- EXTRACTED TEXT
+---+
On the Line – Volunteering for the Asylum Seekers

Day 1

It was a 15-hour day – more than 13 hours at the detention center meeting with clients, and then a few hours back at the hotel regrouping with the team and entering case notes into the electronic filing system.

What struck me today: the incredible strength of the women I met with. They have lived through unspeakable horrors, travelled dangerous paths – with small children – to get to safety, been placed into detention, and sometimes abused by various government representatives. And then today they were asked to sit down with me, a stranger. And I asked them to trust me, and to tell me the most horrific, intimate details of their lives. Stories that, in some instances, could get them killed just because they were shared.

And the amazing thing? They did that. They placed their trust in me and my colleagues. They did it without question. They told their stories, with their children on their laps. Children who, shockingly, slept through their interviews – even though the interviews were sometimes one to two hours long.  That is perhaps what struck me most of all. Regardless of the time of the day, the children slept. Even when it wasn’t close to being naptime, they slept. All I can assume is that they were exhausted from the journey and the trauma that they’d been through, and that they are still experiencing.

And that was Day 1 of Dilley, Texas. Amazing women. Amazing children. And I hope their journey to a new life in the US feels a bit more hospitable and hopeful than it did yesterday because of the pro bono service that our team provided.
+---+
- QUESTIONS
1 - Please write out the part of the volunteering account that opens with the words containing "It was a 15-hour" and closes with "electronic filing system.".
2 - Put the lines of the listing, from its first line through the line containing "В работе приводятся примеры", into a JSON list of strings, one string per line, leaving out blank lines.

[Saved entries]
+---+
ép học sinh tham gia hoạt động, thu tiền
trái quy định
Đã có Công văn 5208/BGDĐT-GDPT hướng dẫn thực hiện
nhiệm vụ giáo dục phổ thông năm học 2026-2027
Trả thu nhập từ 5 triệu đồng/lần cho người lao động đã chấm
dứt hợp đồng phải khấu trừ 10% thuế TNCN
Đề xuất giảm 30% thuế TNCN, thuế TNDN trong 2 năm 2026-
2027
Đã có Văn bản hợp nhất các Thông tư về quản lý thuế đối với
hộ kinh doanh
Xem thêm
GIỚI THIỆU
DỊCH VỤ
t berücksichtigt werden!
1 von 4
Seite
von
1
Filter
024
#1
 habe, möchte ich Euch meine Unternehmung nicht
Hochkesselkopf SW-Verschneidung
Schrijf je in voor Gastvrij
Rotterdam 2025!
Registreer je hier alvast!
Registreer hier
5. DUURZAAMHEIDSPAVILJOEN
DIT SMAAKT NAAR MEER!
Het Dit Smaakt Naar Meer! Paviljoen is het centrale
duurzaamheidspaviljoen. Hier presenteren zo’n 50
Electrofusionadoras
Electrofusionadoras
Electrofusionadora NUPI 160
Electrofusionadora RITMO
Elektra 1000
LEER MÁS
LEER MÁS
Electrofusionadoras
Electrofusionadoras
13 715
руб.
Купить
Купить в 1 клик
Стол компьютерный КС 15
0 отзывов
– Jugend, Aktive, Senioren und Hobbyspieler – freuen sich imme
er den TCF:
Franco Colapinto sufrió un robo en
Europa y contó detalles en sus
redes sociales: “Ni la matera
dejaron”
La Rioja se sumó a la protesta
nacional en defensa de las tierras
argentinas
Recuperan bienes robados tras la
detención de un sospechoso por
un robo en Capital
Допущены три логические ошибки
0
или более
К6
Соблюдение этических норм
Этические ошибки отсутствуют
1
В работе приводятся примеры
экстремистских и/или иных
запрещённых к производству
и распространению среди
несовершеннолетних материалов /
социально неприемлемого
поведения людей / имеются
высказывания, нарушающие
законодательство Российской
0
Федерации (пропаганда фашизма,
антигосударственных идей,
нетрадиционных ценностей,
+---+
- TASK RESPONSES
1 -
It was a 15-hour day – more than 13 hours at the detention center meeting with clients, and then a few hours back at the hotel regrouping with the team and entering case notes into the electronic filing system.

2 -
[
  "ép học sinh tham gia hoạt động, thu tiền",
  "trái quy định",
  "Đã có Công văn 5208/BGDĐT-GDPT hướng dẫn thực hiện",
  "nhiệm vụ giáo dục phổ thông năm học 2026-2027",
  "Trả thu nhập từ 5 triệu đồng/lần cho người lao động đã chấm",
  "dứt hợp đồng phải khấu trừ 10% thuế TNCN",
  "Đề xuất giảm 30% thuế TNCN, thuế TNDN trong 2 năm 2026-",
  "2027",
  "Đã có Văn bản hợp nhất các Thông tư về quản lý thuế đối với",
  "hộ kinh doanh",
  "Xem thêm",
  "GIỚI THIỆU",
  "DỊCH VỤ",
  "t berücksichtigt werden!",
  "1 von 4",
  "Seite",
  "von",
  "1",
  "Filter",
  "024",
  "#1",
  " habe, möchte ich Euch meine Unternehmung nicht",
  "Hochkesselkopf SW-Verschneidung",
  "Schrijf je in voor Gastvrij",
  "Rotterdam 2025!",
  "Registreer je hier alvast!",
  "Registreer hier",
  "5. DUURZAAMHEIDSPAVILJOEN",
  "DIT SMAAKT NAAR MEER!",
  "Het Dit Smaakt Naar Meer! Paviljoen is het centrale",
  "duurzaamheidspaviljoen. Hier presenteren zo’n 50",
  "Electrofusionadoras",
  "Electrofusionadoras",
  "Electrofusionadora NUPI 160",
  "Electrofusionadora RITMO",
  "Elektra 1000",
  "LEER MÁS",
  "LEER MÁS",
  "Electrofusionadoras",
  "Electrofusionadoras",
  "13 715",
  "руб.",
  "Купить",
  "Купить в 1 клик",
  "Стол компьютерный КС 15",
  "0 отзывов",
  "– Jugend, Aktive, Senioren und Hobbyspieler – freuen sich imme",
  "er den TCF:",
  "Franco Colapinto sufrió un robo en",
  "Europa y contó detalles en sus",
  "redes sociales: “Ni la matera",
  "dejaron”",
  "La Rioja se sumó a la protesta",
  "nacional en defensa de las tierras",
  "argentinas",
  "Recuperan bienes robados tras la",
  "detención de un sospechoso por",
  "un robo en Capital",
  "Допущены три логические ошибки",
  "0",
  "или более",
  "К6",
  "Соблюдение этических норм",
  "Этические ошибки отсутствуют",
  "1",
  "В работе приводятся примеры"
]